Over the next few weeks I challenged myself to reframe my negative thoughts about my body being broken to my body being “compromised.” To be perfectly honest, I didn’t really expect much out of the exercise, but I was surprised to have a powerful epiphany. The shift from “My body is broken” to “My body is compromised” is incredible and not one that I had anticipated.

“Broken” says that my body is to blame. “Compromised” acknowledges that my body is fighting along with me.

My body is functioning. It might not function in the way that I want. But I am alive. My body often doesn’t have the energy it needs to do what I want it to… but every day it does what it can for me, even if that’s sleep all day.
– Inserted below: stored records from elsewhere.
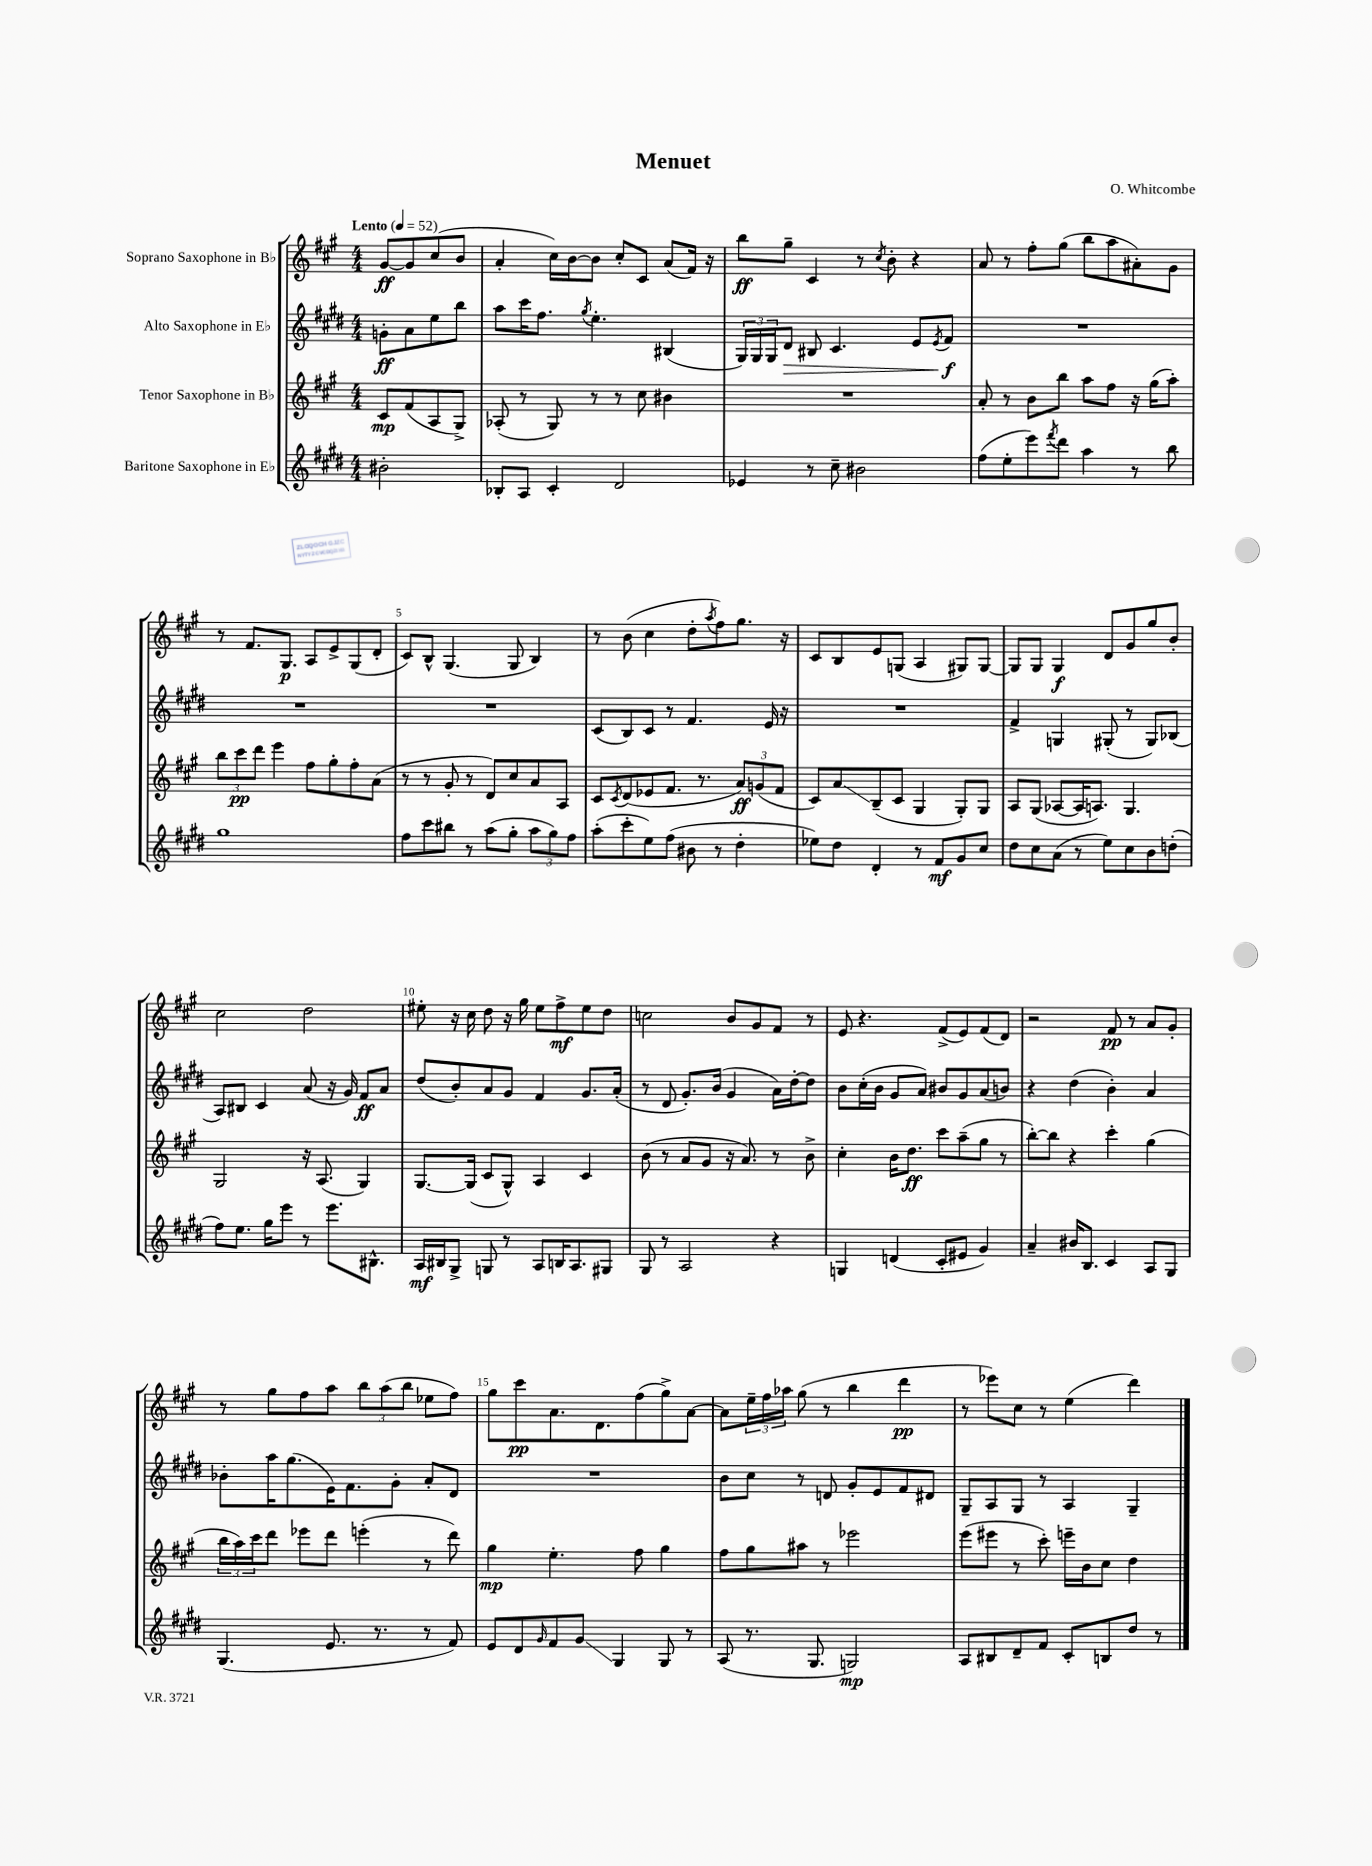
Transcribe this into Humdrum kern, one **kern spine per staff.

**kern	**kern	**kern	**kern
*staff4	*staff3	*staff2	*staff1
*clefG2	*clefG2	*clefG2	*clefG2
*k[f#c#g#d#]	*k[f#c#g#]	*k[f#c#g#d#]	*k[f#c#g#]
*M4/4	*M4/4	*M4/4	*M4/4
*MM52	*MM52	*MM52	*MM52
2b#'\	8c#/L	8g'\L	[8g#/L
.	(8f#/	8a\	8g#/]
.	8A/	8ee\	(8cc#/
.	8G#^/J)	8bb\J	8b/J
=	=	=	=
8B-'/L	(8A-'/	8aa\L	4a'/
8A/J	8r	16ccc#\K	.
.	.	8.ff#\J	.
4c#'/	8G#/)	.	16cc#\LL)
.	.	.	[16b\J
.	.	8qgg#/	.
.	8r	4.ee'\	8b\]J
2d#/	8r	.	8cc#'/L
.	8cc#\	.	8c#/J
.	4b#\	(4B#/	(8a/L
.	.	.	16f#/Jk)
.	.	.	16r
=	=	=	=
4e-/	1r	24G#/LL)	8bb\L
.	.	24G#/	.
.	.	24G#/J	.
.	.	8d#/J	8gg#~\J
8r	.	8B#/	4c#/
8cc#~\	.	4.c#/	.
2b#\	.	.	8r
.	.	.	8qcc#/
.	.	.	8b'\
.	.	8e/L	4r
.	.	8qe/	.
.	.	8f#/J	.
=	=	=	=
(8ff#\L	8a'/	1r	8a/
8ee'\	8r	.	8r
8eee\)	8b\L	.	8ff#'\L
8qfff#/	.	.	.
8ddd#\J	8bb\J	.	(8gg#\J
4aa\	8aa\L	.	8bb\L
.	8ff#\J	.	8aa\
8r	16r	.	8a#'\)
.	(16gg#\LK	.	.
8bb\	8aa'\J)	.	8g#\J
=	=	=	=
1gg#	12bb\L	1r	8r
.	12ccc#\	.	.
.	.	.	8.f#/L
.	12ddd\J	.	.
.	4eee\	.	.
.	.	.	8.G#/J
.	8ff#\L	.	8A/L
.	8gg#'\	.	8e^/
.	8ff#'\	.	(8G#/
.	(8a\J	.	8d'/J
=	=	=	=
8ff#\L	8r	1r	8c#/L)
8ccc#\	8r	.	8B^^/J
8bb#\J	8g#'/	.	(4.G#/
8r	8r	.	.
(8aa\L	8d/L)	.	.
8gg#'\J	8cc#/	.	8G#/
12aa\L	8a/	.	4B/)
12gg#\)	.	.	.
.	8A/J	.	.
12ff#\J	.	.	.
=	=	=	=
(8aa'\L	8c#/L	(8c#/L	8r
.	8qc#/	.	.
8ccc#'\	(8d/	8B/)	(8b\
8ee\)	8e-/	8c#/J	4cc#\
(8ff#\J	8.f#/J	8r	.
8b#\	.	4.f#/	8dd'\L
.	8.r	.	.
.	.	.	8qaa/
8r	.	.	8ff#\)
4dd#'\	12a/L)	.	8.gg#\J
.	(12g/	.	.
.	.	16e/	.
.	12f#/J	.	.
.	.	16r	16r
=	=	=	=
8ee-\L)	8c#/L)	1r	8c#/L
8dd#\J	8a/	.	8B/
4d#'/	(8B~/	.	8e/
.	8c#/J	.	(8G/J
8r	4G#/	.	4A/
8f#/L	.	.	.
8g#/	8G#'/L)	.	8G#/L)
8cc#/J	8G#/J	.	[8G#/J
=	=	=	=
8dd#\L	8A/L	4f#^/	8G#/]L
8cc#\	(8G#/J	.	8G#/J
(8a\J	[8A-/L	4G/	4G#/
8r	16A-/]K	.	.
.	8.A/J)	.	.
8ee\L)	.	(8G#'/	8d/L
8cc#\	4.G#/	8r	8g#/
8b\	.	8G#/L)	8gg#/
(8dd'\J	.	(8B-/J	8b'/J
=	=	=	=
8ff#\L)	2G#/	8A/L)	2cc#\
8.ee\J	.	8B#/J	.
.	.	4c#/	.
16gg#\LK	.	.	.
8eee\J	.	.	.
8r	16r	(8a/	2dd\
.	(8.A/	.	.
8.eee\L	.	16r	.
.	.	16g#/)	.
.	4G#/)	8f#/L	.
8.B#^^\J	.	.	.
.	.	8a/J	.
=	=	=	=
16A/LL	[8.G#/L	(8dd#/L	8ee#'\
16B#/J	.	.	.
8G#^/J	.	8b'/)	16r
.	(16G#/]Jk	.	16cc#\
8G/	8c#/L	8a/	8dd\
8r	8G#^^/J)	8g#/J	16r
.	.	.	16gg#\
8A/L	4A/	4f#/	8ee#\L
16B/K	.	.	8ff#^\
8.A/	.	.	.
.	4c#/	8.g#/L	8ee#\
8G#/J	.	.	8dd\J
.	.	(16a'/Jk	.
=	=	=	=
8G#/	(8b\	8r	2cc\
8r	8r	8d#/	.
2A/	8a/L	8.g#'/L)	.
.	8g#/J	.	.
.	.	(16b/Jk	.
.	16r	4g#/	8b/L
.	8.a/)	.	.
.	.	.	8g#/
4r	8r	16a\LL)	8f#/J
.	.	[16dd#'\J	.
.	8b^\	8dd#\]J	8r
=	=	=	=
4G/	4cc#'\	8b\L	8e/
.	.	(16cc#'\L	4.r
.	.	16b\JJ	.
(4d/	16b\LK	8g#/L	.
.	8.dd\J	.	.
.	.	8a/J)	.
8c#'/L	8ccc#\L	8b#/L	(8f#^/L
8e#/J	(8aa~\	8g#/	8e/)
4g#/)	8gg#\J	(8a/	(8f#/
.	8r	8b/J)	8d/J)
=	=	=	=
4a~/	[8bb'\L)	4r	2r
.	8bb\]J	.	.
16b#/LK	4r	(4dd#\	.
8.B/J	.	.	.
4c#/	4ccc#'\	4b'\)	8f#/
.	.	.	8r
8A/L	(4gg#\	4a/	8a/L
8G#/J	.	.	8g#'/J
=	=	=	=
(4.G#/	24bb\LL	8b-'\L	8r
.	24aa\)	.	.
.	24ccc#\J	.	.
.	8ddd\J	16aa\K	8gg#\L
.	.	(8.gg#\	.
.	8eee-\L	.	8ff#\
8.e/	8ddd\J	16e\K)	8aa\J
.	.	8.f#\	.
.	(4eee'\	.	12bb\L
8.r	.	.	.
.	.	.	(12aa\
.	.	8g#'\J	.
.	.	.	12bb\J
8r	8r	8a'/L	8ee-\L
8f#/)	8ddd\)	8d#/J	8ff#\J)
=	=	=	=
8e/L	4gg#\	1r	8gg#\L
8d#/	.	.	8ccc#\
16qqg#/	.	.	.
8f#/	4.ee'\	.	8.a\
8g#/J	.	.	.
.	.	.	8.d\
4G#/	.	.	.
.	8ff#\	.	(8ff#\
8G#/	4gg#\	.	8gg#^\)
8r	.	.	[8a\J
=	=	=	=
(8A/	8ff#\L	8b\L	8a\]L
8.r	8gg#\	8cc#\J	24ee~\L
.	.	.	24ff#\
.	.	.	24aa-\JJ
.	8aa#\J	8r	(8gg#\
8.G#/	.	.	.
.	8r	8d/	8r
2G/)	2eee-\	8g#'/L	4bb\
.	.	8e/	.
.	.	8f#/	4ddd\
.	.	8d#/J	.
=	=	=	=
8A/L	(8eee\L	8G#~/L	8r
8B#/	8eee#\J	8A/	8eee-\L)
8d#~/	8r	8G#/J	8cc#\J
8f#/J	8ccc#'\)	8r	8r
8c#'/L	16eee~\LL	4A/	(4ee\
.	16b\J	.	.
8B/	8cc#\J	.	.
8dd#/J	4dd\	4G#~/	4ddd\)
8r	.	.	.
==	==	==	==
*-	*-	*-	*-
Every second of every day it is keeping me alive, running bodily systems I know little about because I hated biology class. (oops) It endured 18 years of disordered eating and still kept going.

My body is doing its best.

The longer I practiced correcting my mental self-talk, the more I realized how ableist “broken” is and it made me want to tackle and reshape my thinking even more.

I started shifting my frustrations toward the illnesses themselves, and began to think of my body as a vessel that is just trying its best to continue despite daily challenges. The obstacles I face on a daily basis…are things my body is also enduring. Despite the false pain signals it has to process 24/7, despite the fatigue it battles through with me, despite the probably-ever-present warning alarms it must get tired of hearing all day… it functions as best as it can.

It’s amazing how such a subtle difference can make me feel less trapped, more hopeful, and more at peace. Instead of feeling bound to a broken machine, I feel more like I am going into battle with an old, tired, but badass friend.